The 3 categorys of GHG emissions are;

Scope 1

These are direct emissions that originate from sources that are owned or controlled by a business, including burning gas.

Scope 2

These are indirect emissions associated with the generation of electricity, heat, or steam purchased and consumed by the business.

Scope 3

​These are all other indirect emissions that occur across the business value chain, including both upstream and downstream activities.

Scope 1 & 2 emissions are now commonly measured by a wide spectrum of businesses. Relatively speaking, they are not difficult to measure once recording methods are put in place, primarily through consumption measurement. Scope 3 emissions are however, more complex to measure and account for the great majority of total emissions in most sectors.

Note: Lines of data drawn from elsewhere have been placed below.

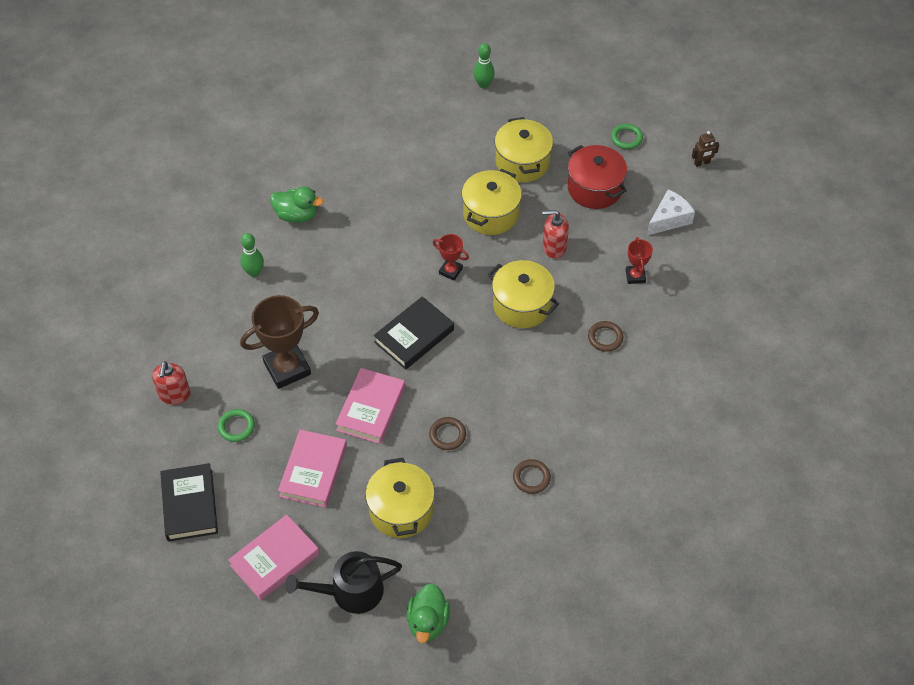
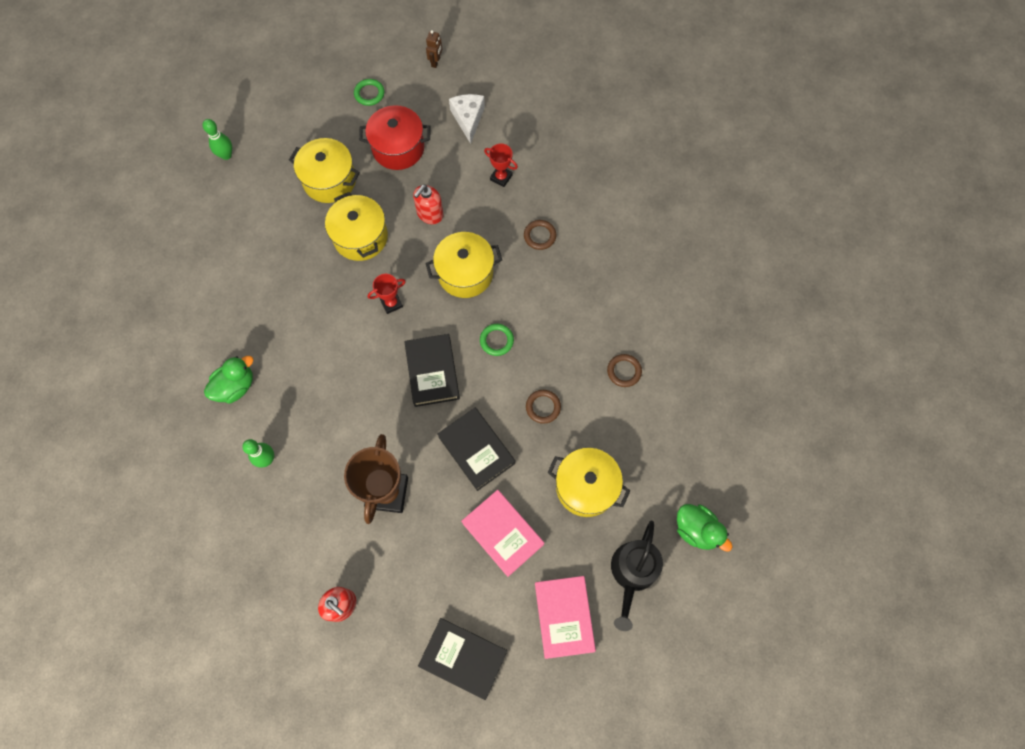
camera: 55 degrees left, 15 degrees up
(236, 427) = (414, 571): green ring -> green ring (496, 340)
(371, 409) = (476, 450): pink book -> black book

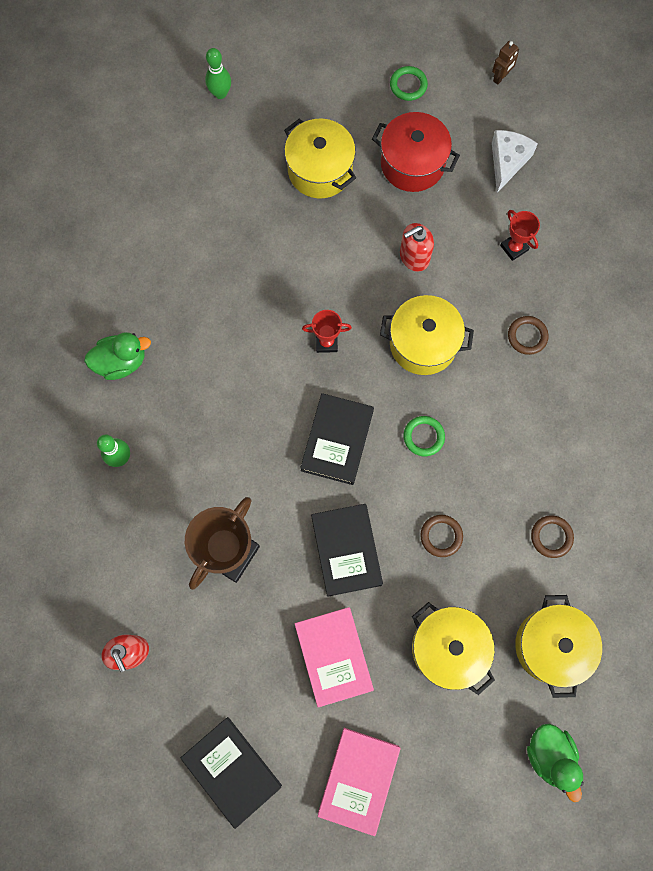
camera: 25 degrees right, 5 degrees up
(360, 237) = (326, 251): yellow pot -> yellow pot (551, 645)
(632, 573) = (455, 768): black watering can -> none

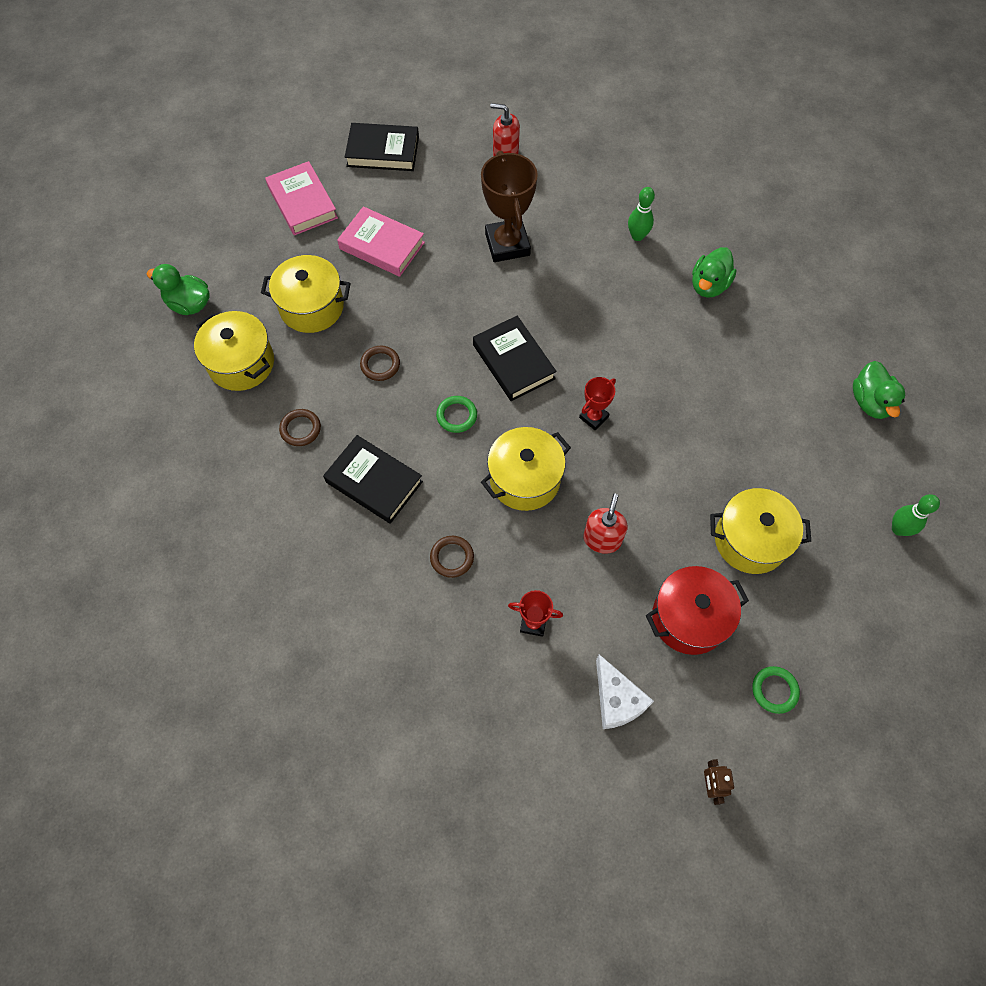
camera: 135 degrees right, 10 degrees down
(128, 176) = (870, 402): none -> green duck
(346, 550) = (435, 305): black book -> black book (374, 482)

So where are the challenges for those who wish to start to measure their Scope 3 emissions?

Measurement Complexity:

Scope 3 emissions can be highly complex and involve a broad range of activities across the value chain. Gathering accurate data can be difficult due to the involvement of multiple stakeholders.

​Data Availability and Quality:

Data on suppliers' emissions can be hard to obtain, especially from smaller or less transparent companies. Additionally, data quality and reporting standards can vary widely.

Boundaries and Scopes:

Determining the appropriate boundaries and scopes for Scope 3 emissions can be challenging. Different industries or individual businesses may define these differently, making comparisons complex.

Behavioural Changes:

Scope 3 emissions are often influenced by consumer behaviour and external factors, making them harder to control compared to direct emissions.

Engagement with Suppliers:

Engaging with suppliers to reduce emissions can be challenging, as they may not have the same level of commitment to sustainability or may face resource constraints.

Regulatory and Market Uncertainty:

​For global or multiple jurisdiction businesses, regulations and market demands for Scope 3 emissions reporting and reduction vary significantly by region and industry, adding an additional layer of complexity.

Evidence suggests that currently more time is spent analysing the footprint than taking action to reduce it. It is imperative that businesses quickly grasp the concept of greenhouse gas (GHG) emissions, in order that we move to reduce them.


To help with the move to action, let's offer a straightforward principle. Carbon foot-printing is not about achieving absolute precision or obtaining a neat, rounded figure at the end of the process.

It is about the decisions you intend to make based on the insight. It’s all about measure and reduce, measure and reduce……



For most businesses the ‘oh sh**’ moment comes when you calculate your scope 3 emissions. The scale and complexity of getting suppliers to adapt requires collaboration along the entire value chain. If you are a supplier, this type of collaboration comes in language like sustainable sourcing, product redesign, supply chain optimisation, and resilient supply chains. This just means that change is coming.


At Aethr Associates, we recognise that measuring a business’s carbon footprint is just the start. For most businesses, stakeholders such as investors or customers are starting to mandate that carbon footprints are calculated and action plans are put in place. Carbon foot-printing will become normalised over the coming years and we expect disclosure, taxation, investment and consumer decisions to start to penalise lack of action. Equally, if you are measuring and reducing your footprint, you should be able to take advantage of this with customers and consumers, giving the opportunity of higher returns.

So why wait? If you want to be seen as a leader in your peer group then getting ahead on carbon footprint action is a key component of ensuring the long term sustainability of your business.